As per Pradeep’s wife’s account, Tia seemed thrilled at a leave out of nowhere initially, but as the day progressed she started missing her routine at school and began to trouble her mom to drop her to school. The mother explained to Tia that the time to enter the school was over and now she would not be allowed entry.
In the evening when Pradeep returned home, he checked with Tia if she had enjoyed her holiday. Tia was aghast and replied with a new tantrum saying I missed a day of my studies and all the fun with friends because you refused to drop me to school. Pradeep did not react. In a very composed tone, he replied saying that he had a job too and needed to get there on time, so he is very sorry that he will not be able to continue to take her to school via cab and retired to his bedroom.
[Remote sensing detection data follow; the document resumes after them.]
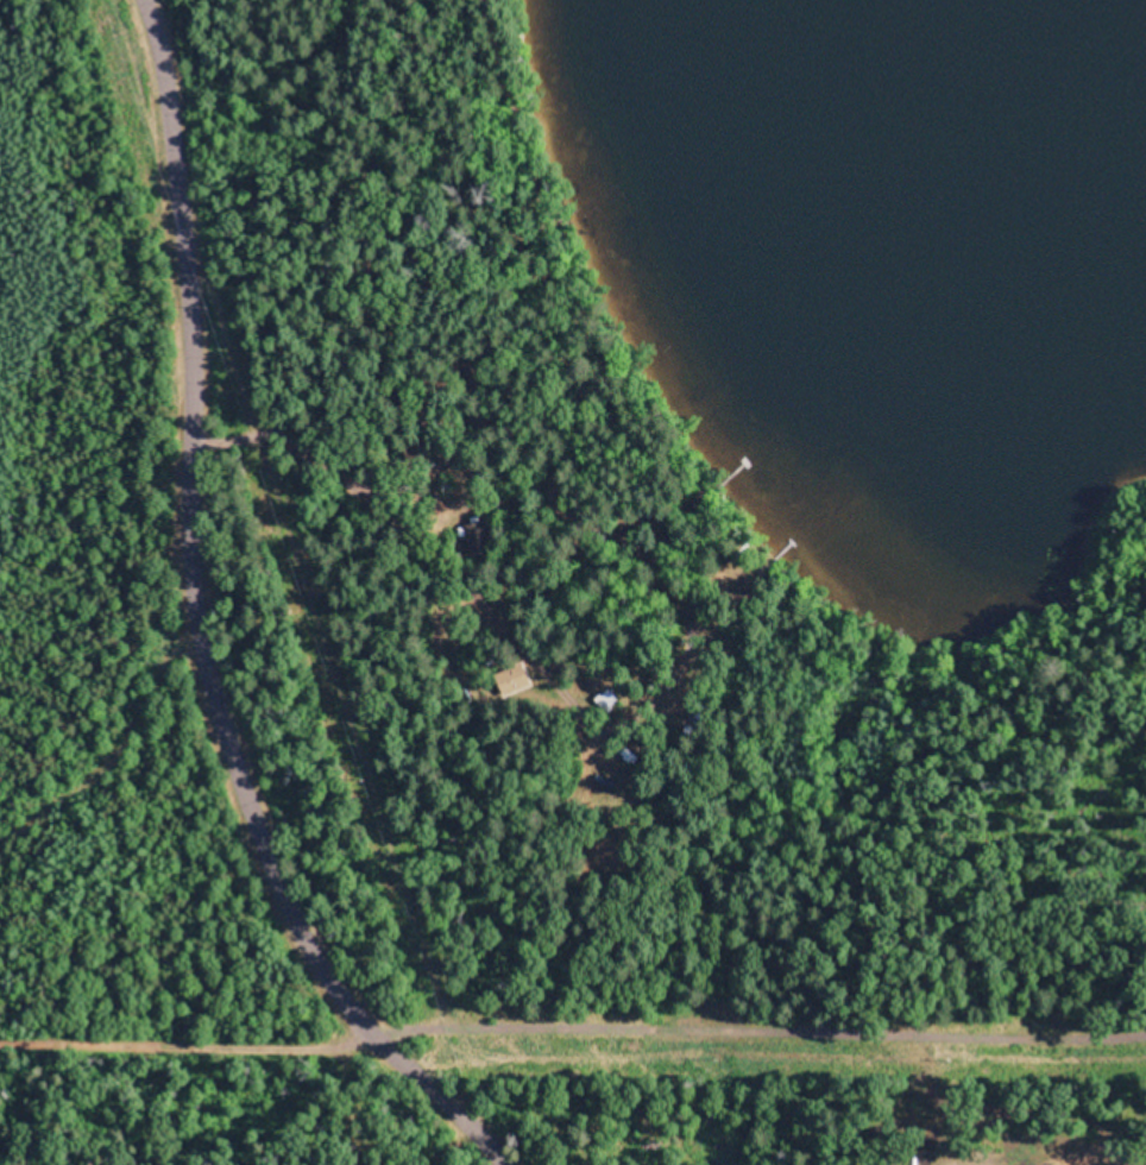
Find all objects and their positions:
road: (159, 625)
building: (518, 681)
road: (85, 737)

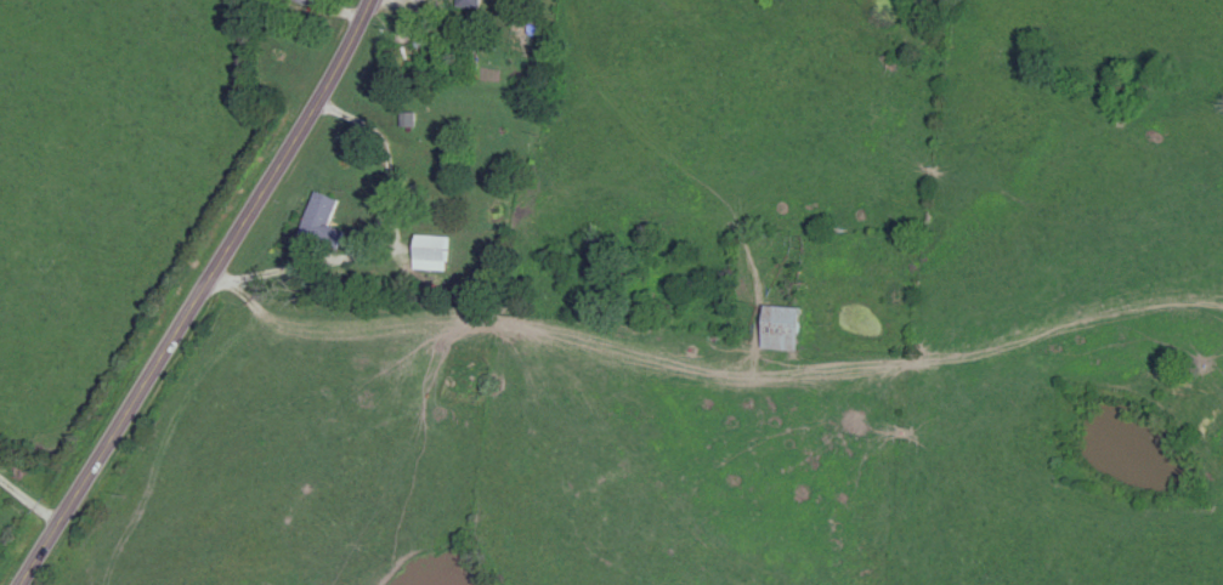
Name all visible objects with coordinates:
building: (303, 2)
building: (468, 4)
building: (322, 225)
building: (429, 249)
road: (201, 293)
building: (780, 329)
road: (31, 503)

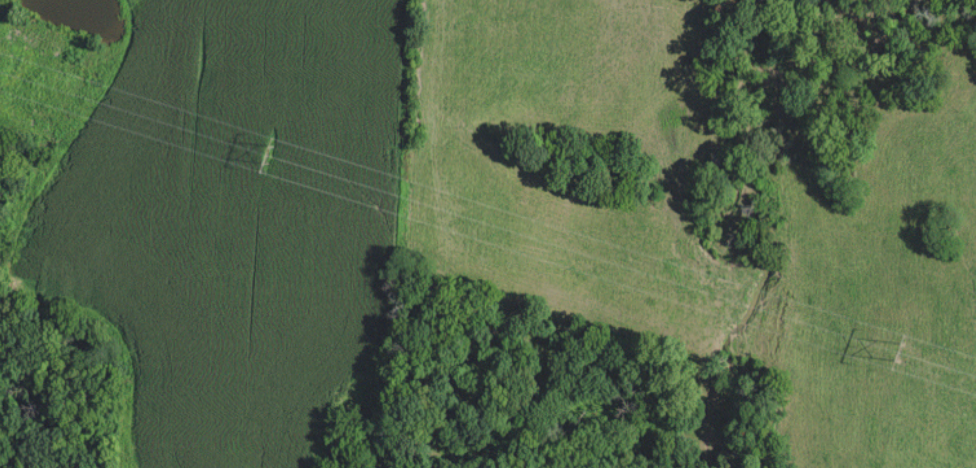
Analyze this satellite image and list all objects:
power tower: (271, 154)
power tower: (898, 351)

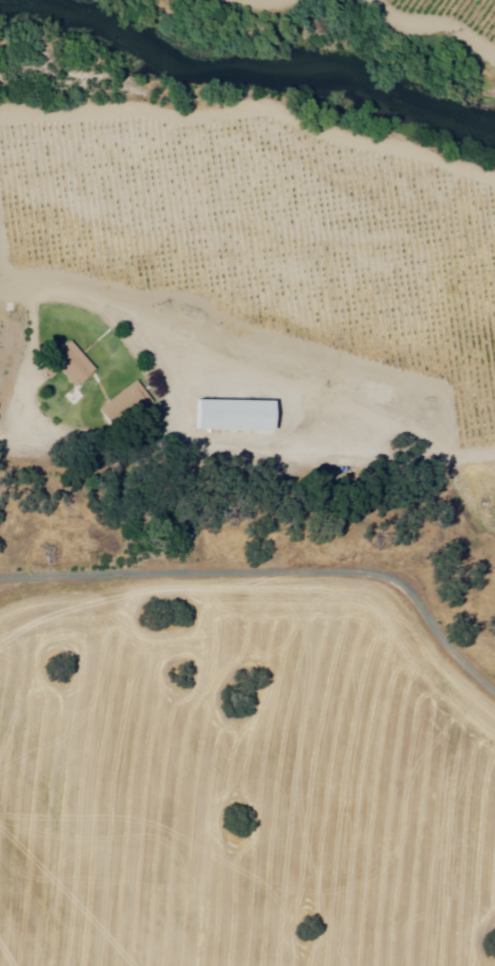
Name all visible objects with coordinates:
crop: (459, 16)
crop: (268, 234)
building: (70, 364)
road: (246, 398)
building: (123, 405)
building: (233, 416)
crop: (237, 780)

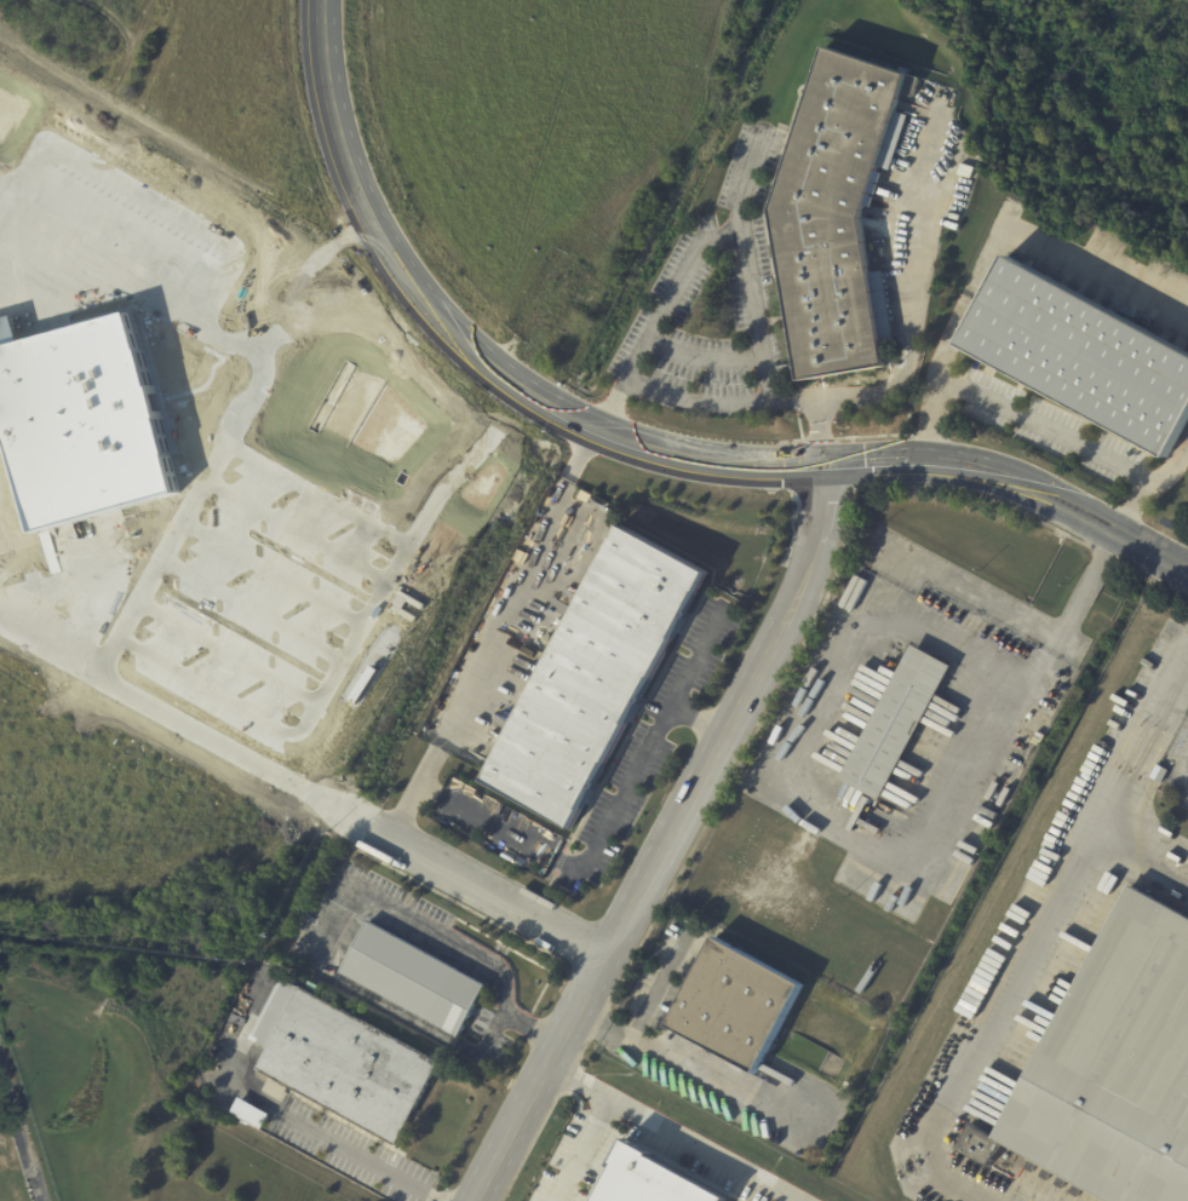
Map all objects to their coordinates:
building: (873, 189)
building: (838, 217)
road: (991, 250)
road: (914, 287)
road: (655, 318)
road: (758, 320)
road: (463, 348)
road: (703, 355)
building: (1083, 358)
road: (696, 401)
road: (1045, 423)
building: (84, 424)
road: (1013, 479)
road: (1147, 482)
road: (509, 624)
road: (700, 658)
building: (596, 677)
building: (1030, 716)
building: (896, 723)
building: (1039, 738)
parking lot: (1177, 745)
road: (1184, 763)
building: (1159, 773)
road: (1126, 779)
parking lot: (1184, 797)
road: (405, 808)
road: (848, 835)
road: (663, 839)
road: (589, 863)
road: (475, 882)
road: (322, 955)
building: (414, 980)
building: (251, 988)
building: (735, 1005)
road: (662, 1049)
building: (344, 1063)
building: (1112, 1067)
road: (296, 1129)
road: (674, 1131)
road: (19, 1132)
road: (581, 1148)
building: (650, 1180)
road: (800, 1200)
The next morning, to the parents’ surprise, Tia woke up herself and got ready on her own in time to catch the bus. Pradeep asked her very nonchalantly, “What was the need to hurry? You are not used to getting up early and getting ready” To which the eight year old wise Tia replied, “Dad! I was missing my friends and fun activities at school. If you are in a hurry to go to your office, I better catch the bus to school.” Tia turned around seeking her mother, who had volunteered to accompany her to the bus stand; and Pradeep sat their smiling.
A quick analysis of the day that had just gone by, Pradeep realized that months of shouting and nagging could not do what a day of silence but firmness had done. All that he had done was, step back a little, and control his urge to get worried about missing a day’s school.
It may not be implied that the scenario elaborated above will always yield the same results in the same time span. But the idea is to understand that let not any matter become a tussle of the ego with your child. Children have a higher sense of self respect or ego if you please to call it so. Do not hurt it by overruling it. Yet establish rules that will help them to respect your decisions and make their own decisions in the right direction.